Esa soberbia que crece, a la vez que lo hace esa diferenciación interpuesta como argumento para separarse de nosotros, hace parecer que el resto de pueblos de la Península Ibérica o de las islas tengan menos historia que los catalanes, que seamos menos cívicos, menos dignos, menos europeos, menos solidarios, menos comunidad. La estrategia gubernamental para el fomento de la Cataluña independiente del futuro se ha fundamentado en exacerbar la identidad, la diferenciación con los demás, el odio a España, el adoctrinamiento y la propaganda con los suyos. A fuerza de machacar con que ellos son "mes y diferents" han agotado entre el resto de pueblos el crédito de simpatía y admiración que les habíamos prestado durante tanto tiempo. No alcanzo a entender cómo algo tan burdo ha encandilado a tanta gente en una sociedad avanzada como la catalana. No alcanzo a entender cómo no ven que el hartazgo que nos provoca al resto de españoles su recién estrenado "complejo de superioridad" sólo es comparable en tamaño a la perplejidad que provoca en el resto de europeos su ridículo victimismo con campañas como la de Help Catalonia. Si nos atrevemos a gritar "help Catalonia", o "help París", ¿qué tendrían que gritar los verdaderamente desfavorecidos? Gritar socorro por eso, con la que está cayendo en el mundo, es como mínimo una inmoralidad. A nosotros nos aburren y al resto de europeos los escandalizan.

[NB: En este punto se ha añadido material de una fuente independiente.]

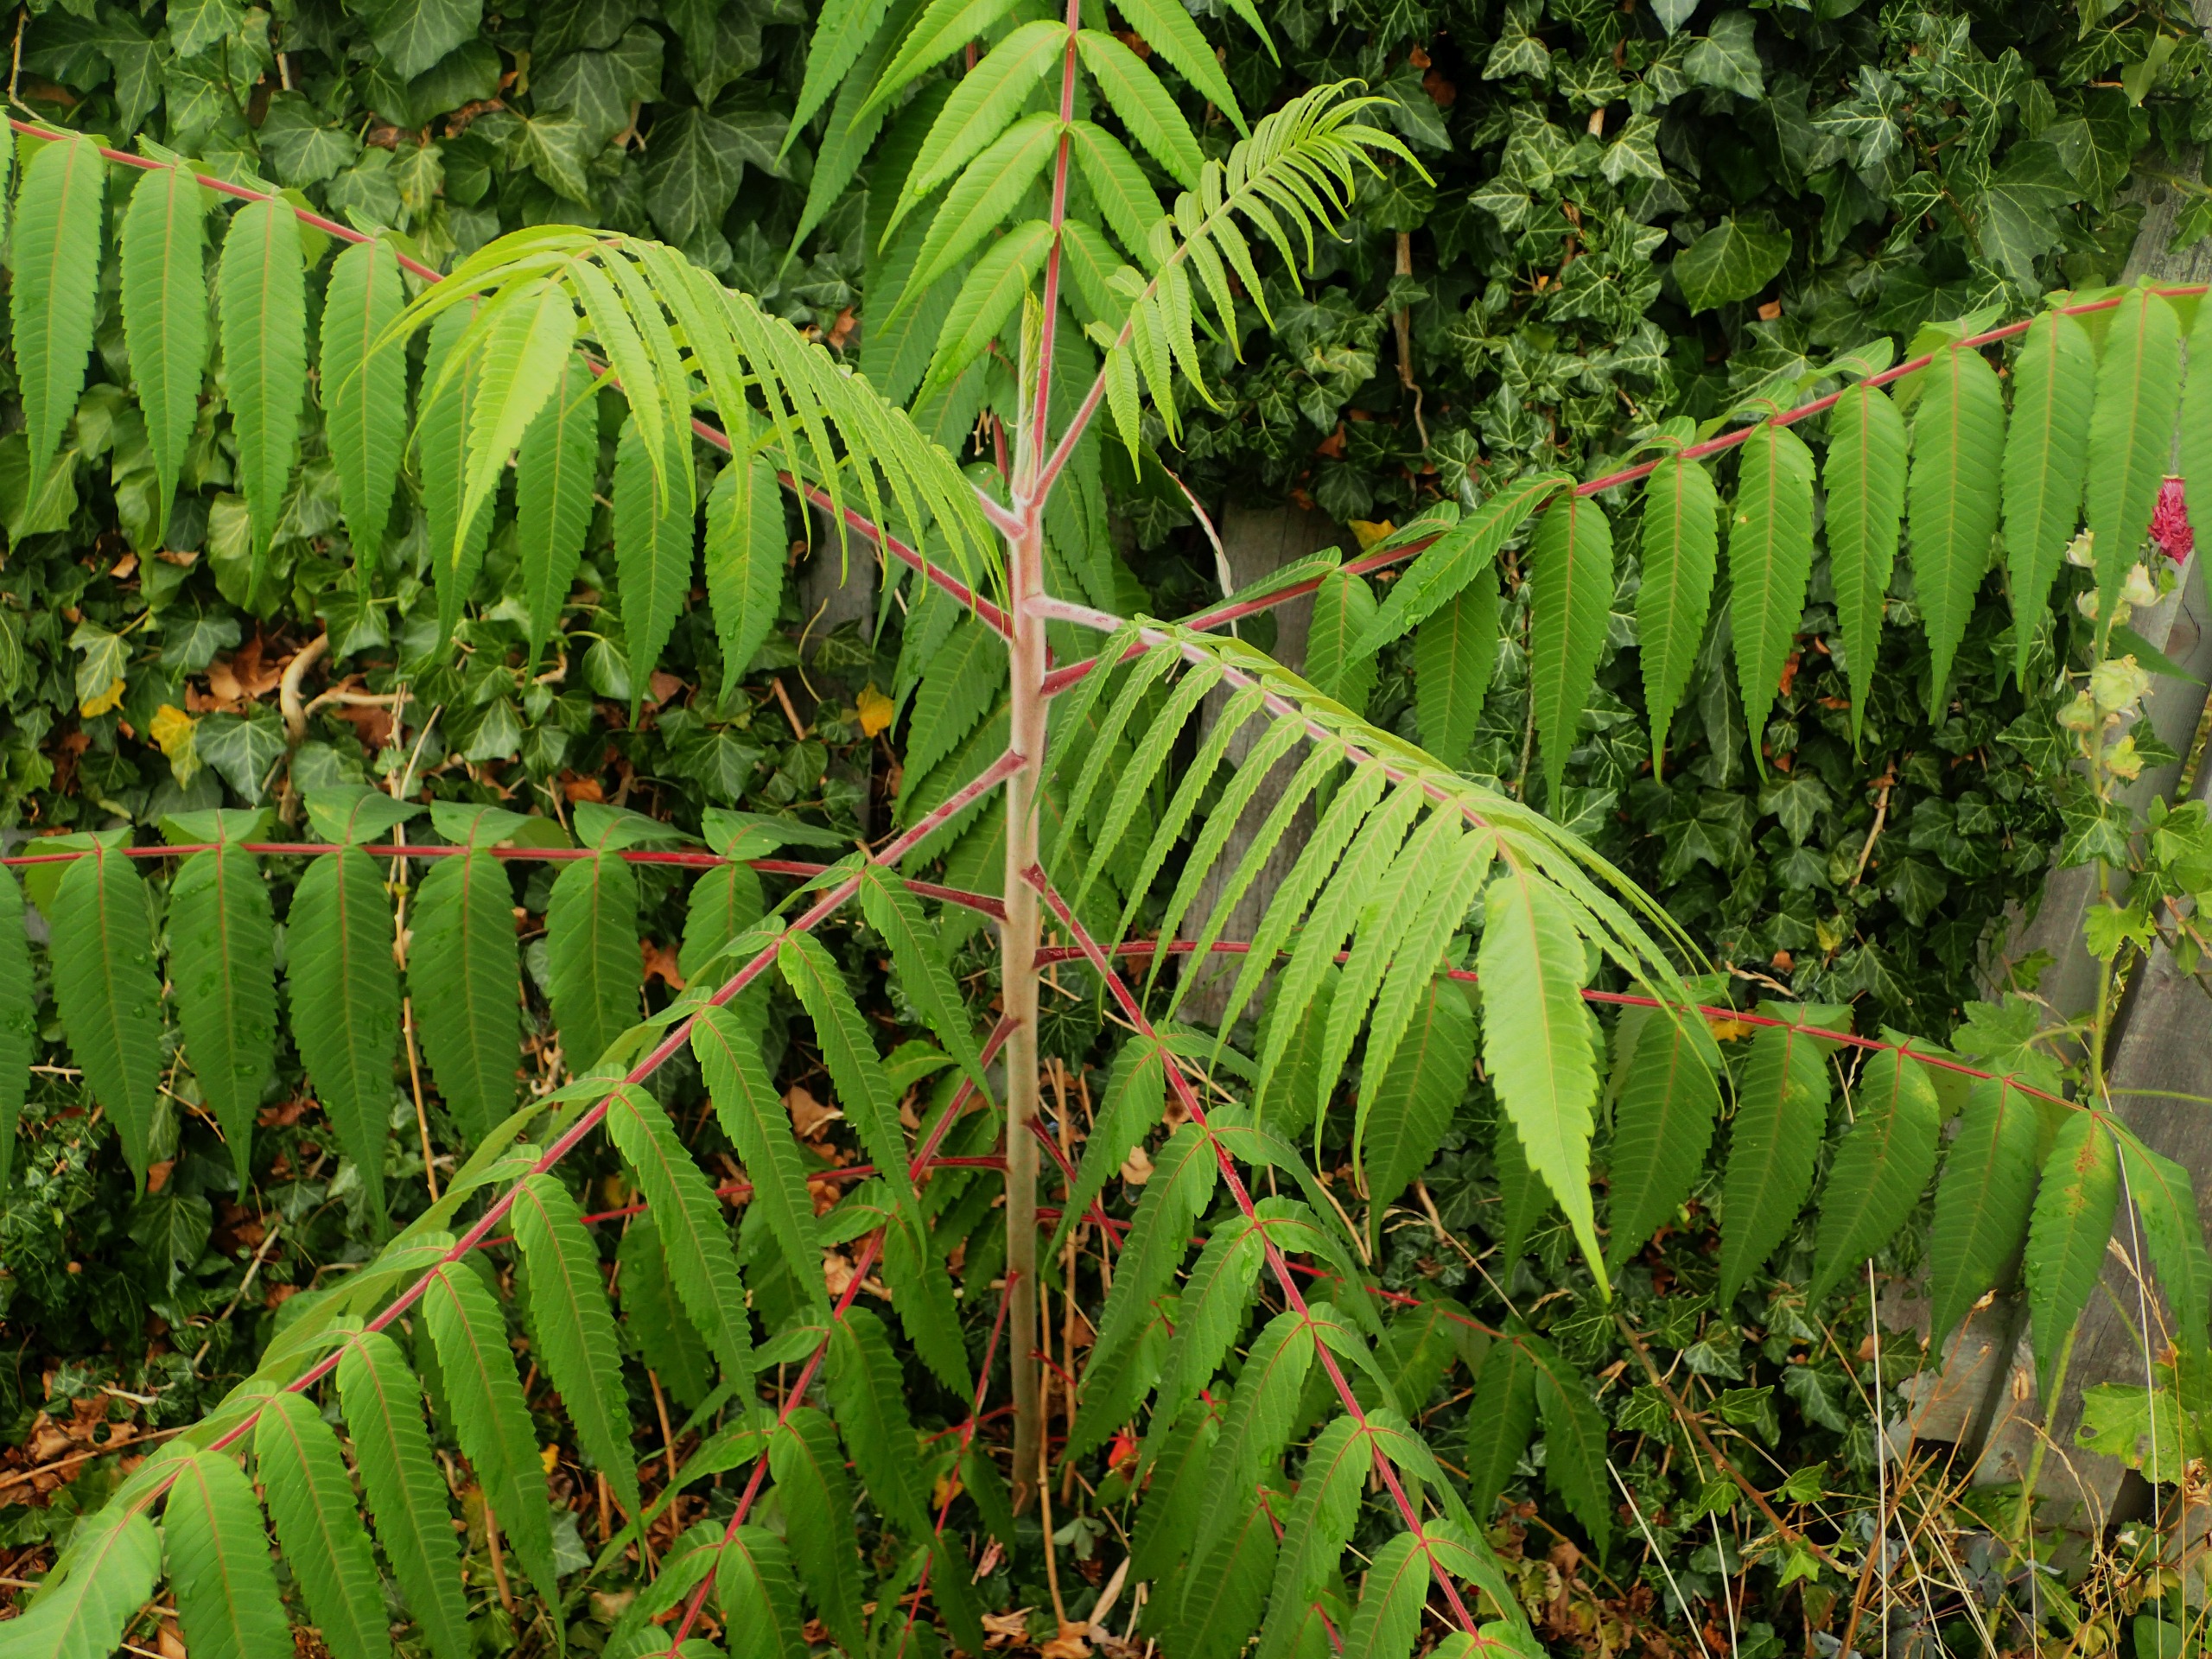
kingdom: Plantae
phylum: Tracheophyta
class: Magnoliopsida
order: Sapindales
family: Anacardiaceae
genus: Rhus
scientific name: Rhus typhina
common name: Hjortetaktræ
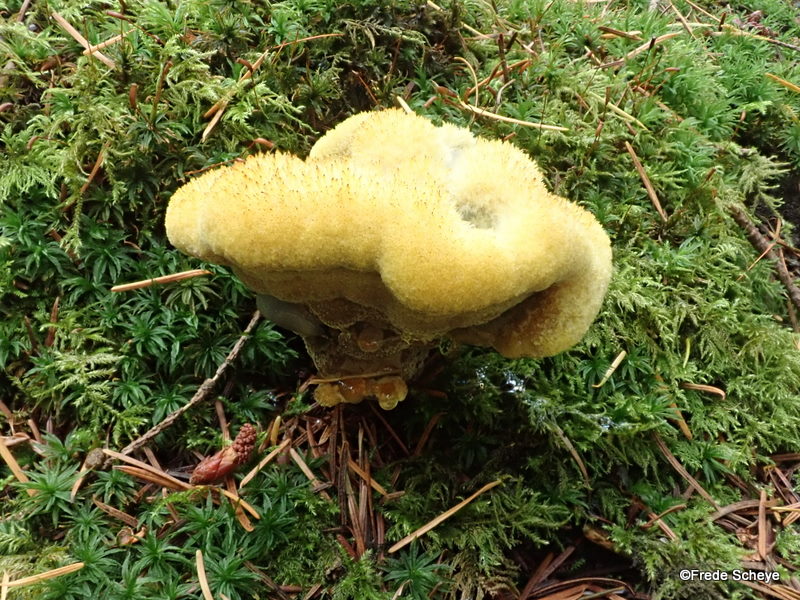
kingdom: Fungi
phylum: Basidiomycota
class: Agaricomycetes
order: Polyporales
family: Laetiporaceae
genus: Phaeolus
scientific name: Phaeolus schweinitzii
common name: brunporesvamp
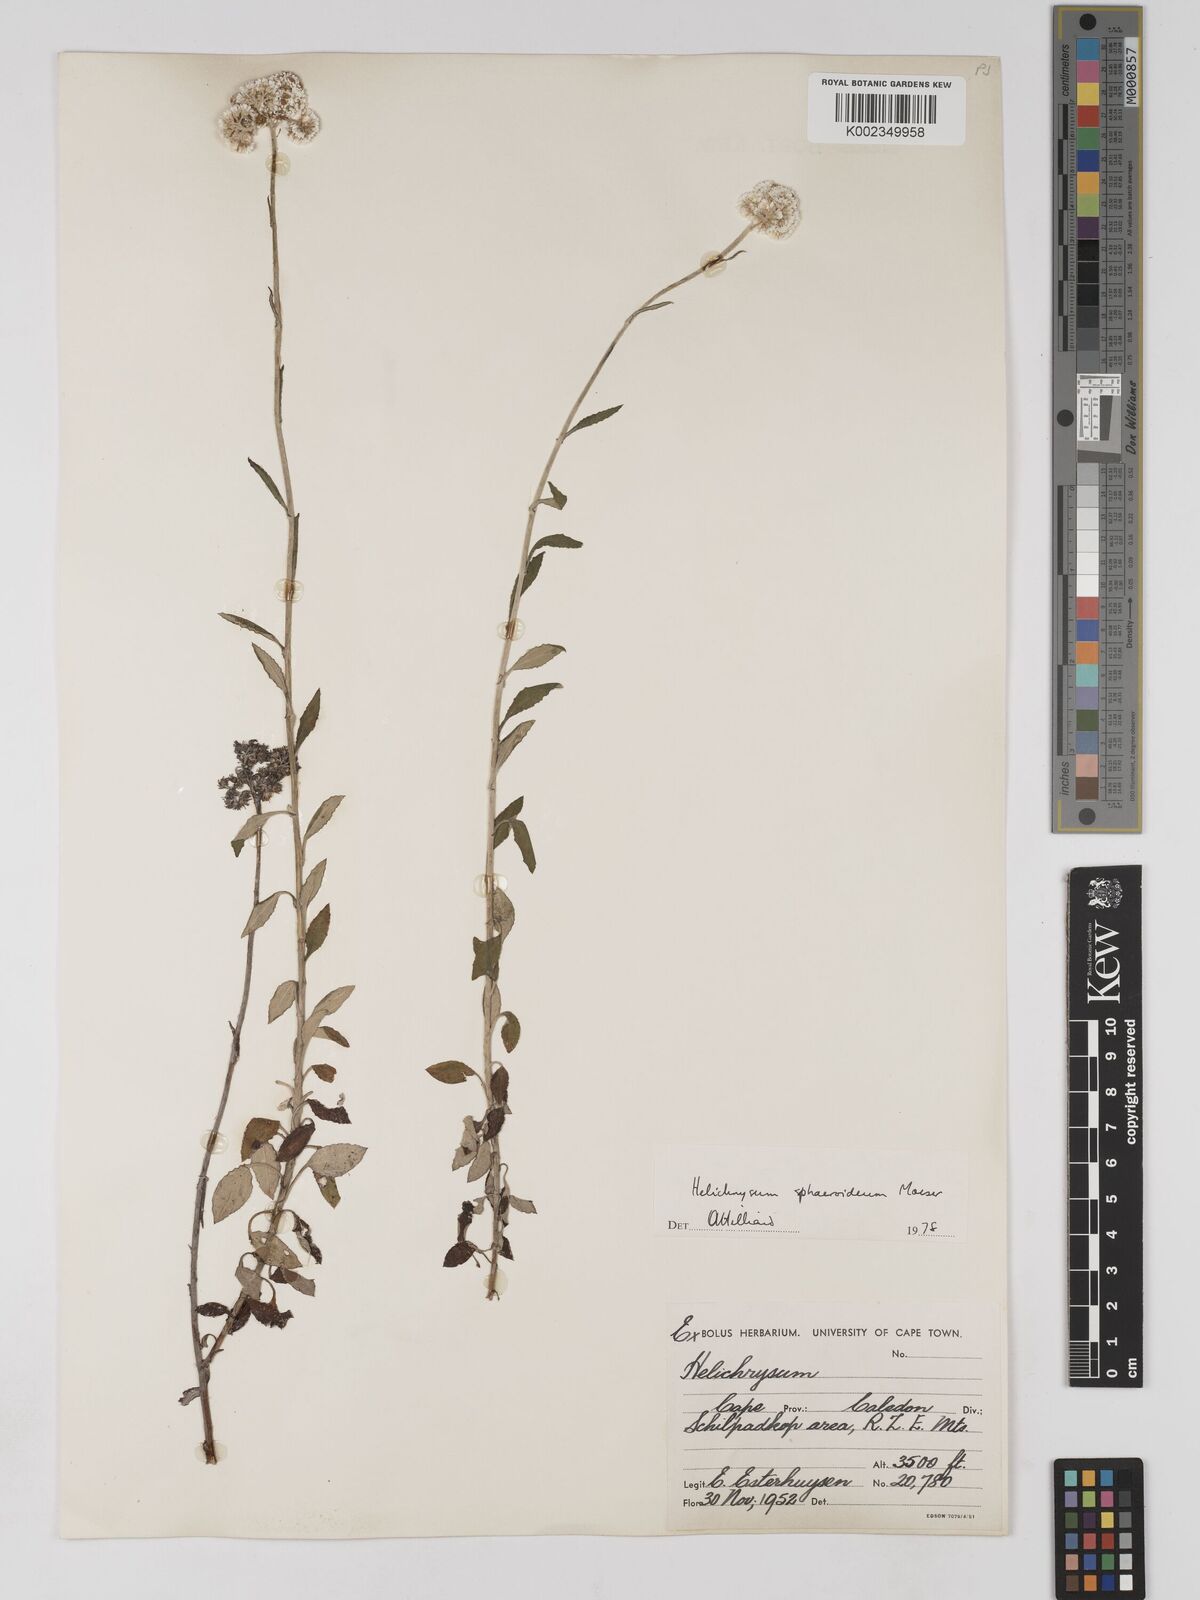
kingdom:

El asunto me recuerda a la España nacional-catolicista de "una, grande y libre" que acuñó otro gran movimiento independentista, en este caso del resto del mundo. Aquel españolismo también meaba colonia y se creía la "reserva espiritual de Occidente". Para alimentar aquella versión pasodoble del procés, creó un mito contra el que luchar y hacer piña, el judeomasónico marxista, con el que aglutinaba a los españoles de verdad, que eran patriotas y mejores que el resto del mundo. Ahora, los promotores de la independencia catalana hacen algo parecido: son la reserva espiritual del civismo, quieren ser unos països catalans, grandes y libres. Se inventan el mito de España y gritan con entusiasmo "Adeu, España". En el fondo, tan patraña fue una entonces como es la otra ahora. Es cierto que España tiene la desgracia, espero que no dure mucho más tiempo, de tener como presidente de Gobierno al indolente Rajoy, apoyado por un PP anodino, insoportable, sin proyecto de país y con una nómina de antisistemas -en el sentido de corruptos y especuladores- más que notable. Eso no es España, es el gobierno de España. Pero no es cierto que España sea un Estado represor, que coarte la libertad de expresión y sea per se ladrón (la corrupción de los dirigentes políticos catalanes no desmerece a los de Madrid o Valencia). Tampoco es cierto que España sea contraria a los derechos humanos y que su gobierno fustigue a los catalanes más que fustiga a los zamoranos, a los herreños o a los calagurritanos. Como tampoco lo es que una república, como la francesa, pueda trabajar mejor por el bienestar social y la equidad que una monarquía parlamentaria, como la sueca, por mucho que a unos nos guste más el pescado que la carne. El proceso independentista catalán cada vez se parece más al nacionalismo españolista que tanto daño nos hizo, y cada vez se parece menos al idealismo de "libertad, igualdad y fraternidad". Y eso, si no lo remediamos, nos lleva al choque de dos nacionalismos estériles y anacrónicos: el nuevo catalán y el viejo español.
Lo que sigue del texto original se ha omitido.